---------- RECORDED DATA ----------

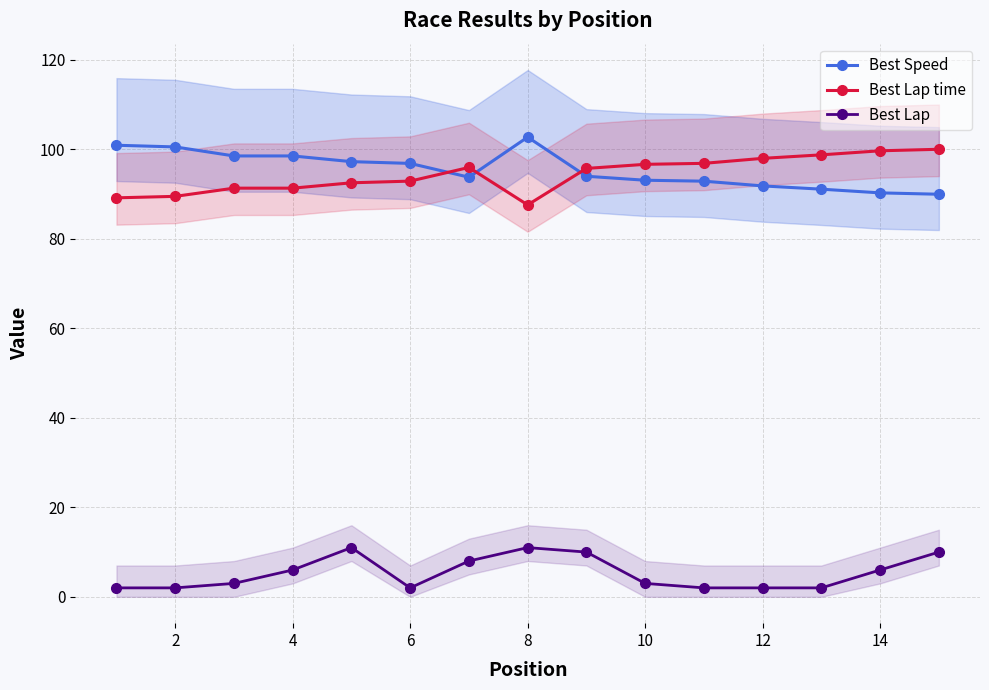

What is the maximum value shown in the chart?

102.7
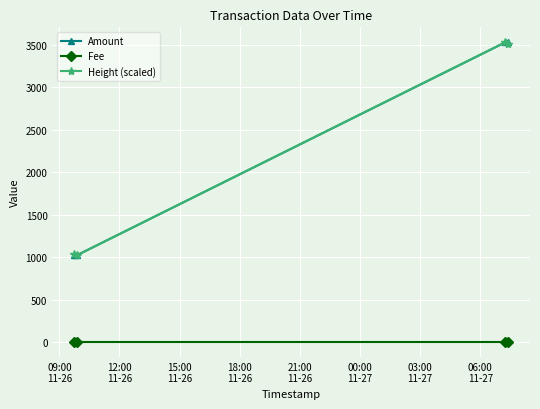

True or false: Height (scaled) and Fee intersect in this chart.

False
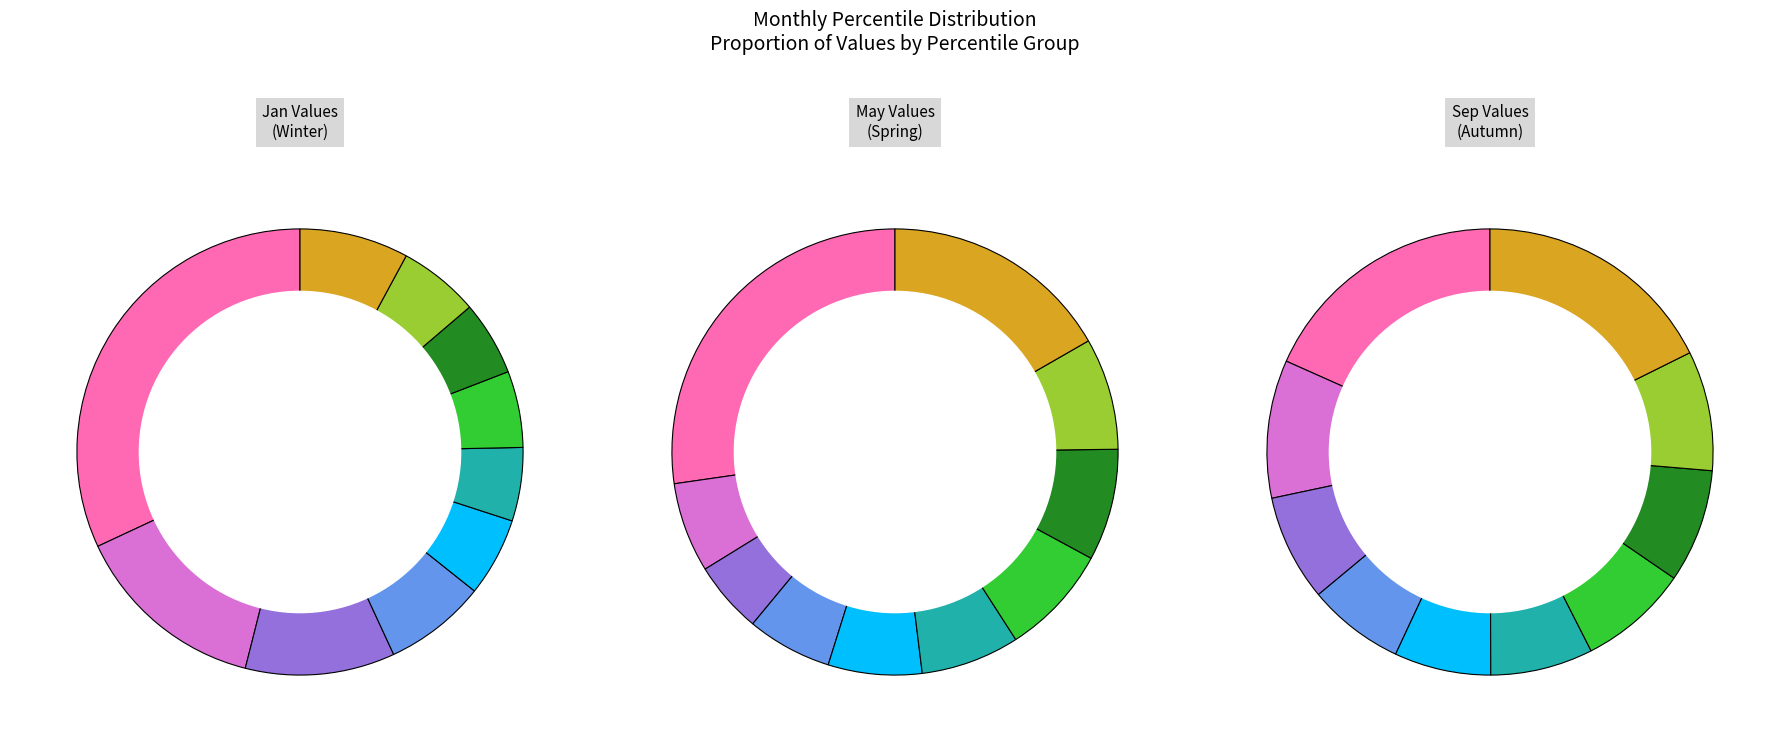

What percentage is the pct45 slice, to the nearest percent?

7%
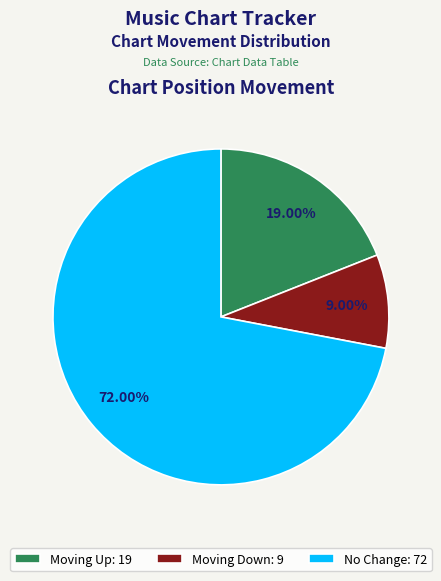

Is there a majority slice in this chart?

Yes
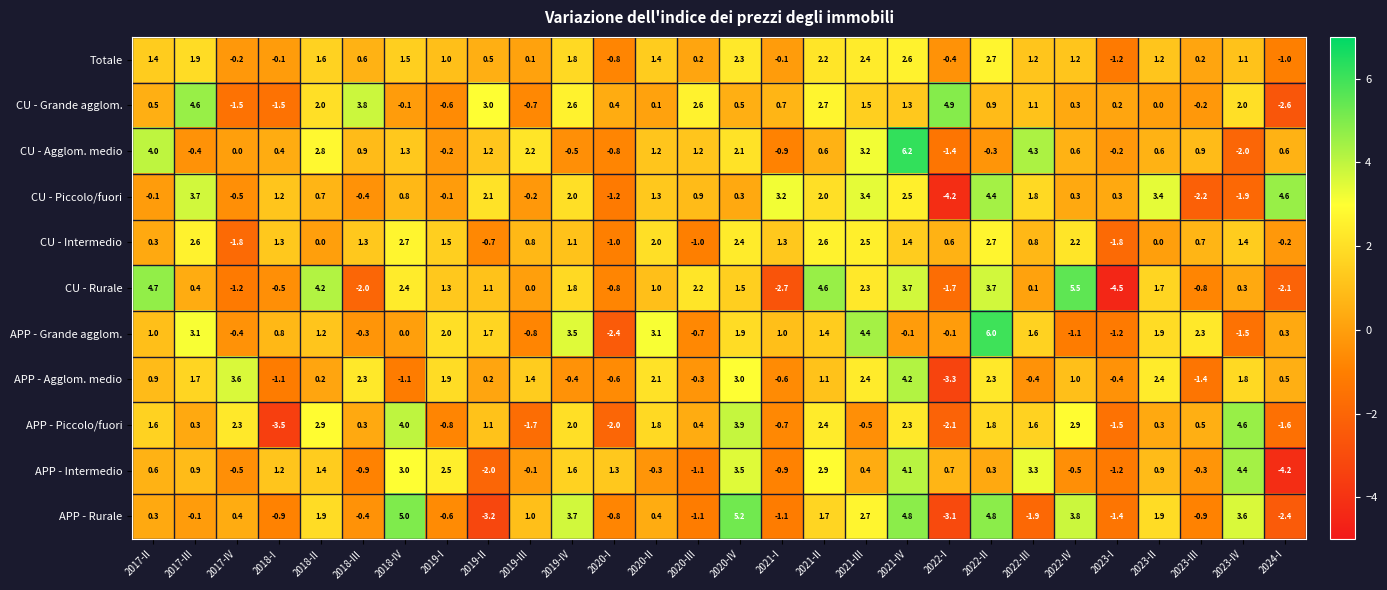

Which series has the widest spread of values?

CU - Rurale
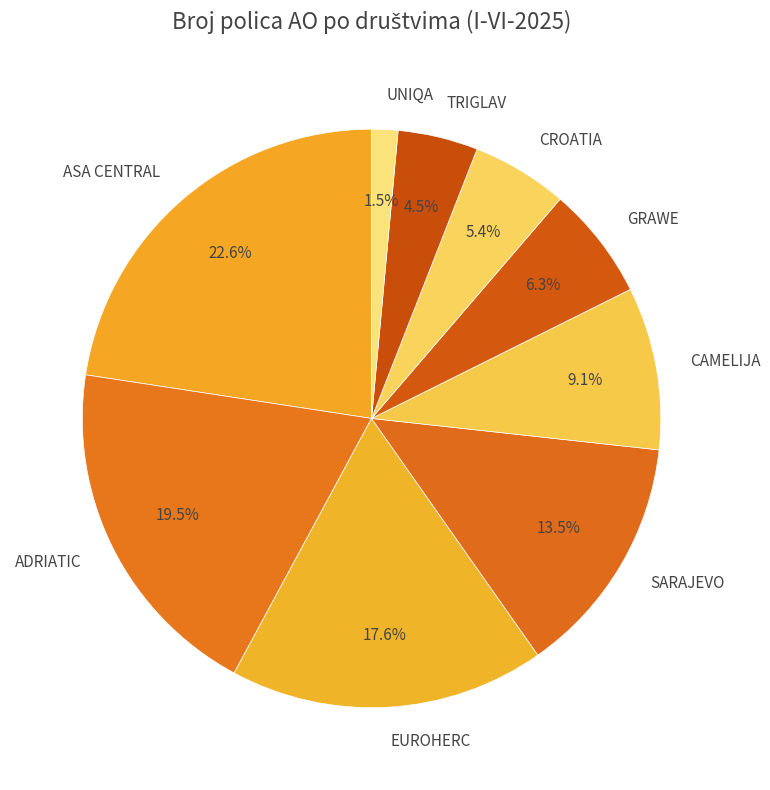

Do TRIGLAV and EUROHERC together represent more than half of the pie?

No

----------

--- EXERCISE ---
Rewrite all of the rows above with "chart" changed to "graph" wherever it occurs, keeping everything else the same. Leave the pictures out.

--- RESULT OF THIS EXERCISE ---
What is the maximum value shown in the graph?

102.7

True or false: Height (scaled) and Fee intersect in this graph.

False

What percentage is the pct45 slice, to the nearest percent?

7%

Is there a majority slice in this graph?

Yes

Which series has the widest spread of values?

CU - Rurale

Do TRIGLAV and EUROHERC together represent more than half of the pie?

No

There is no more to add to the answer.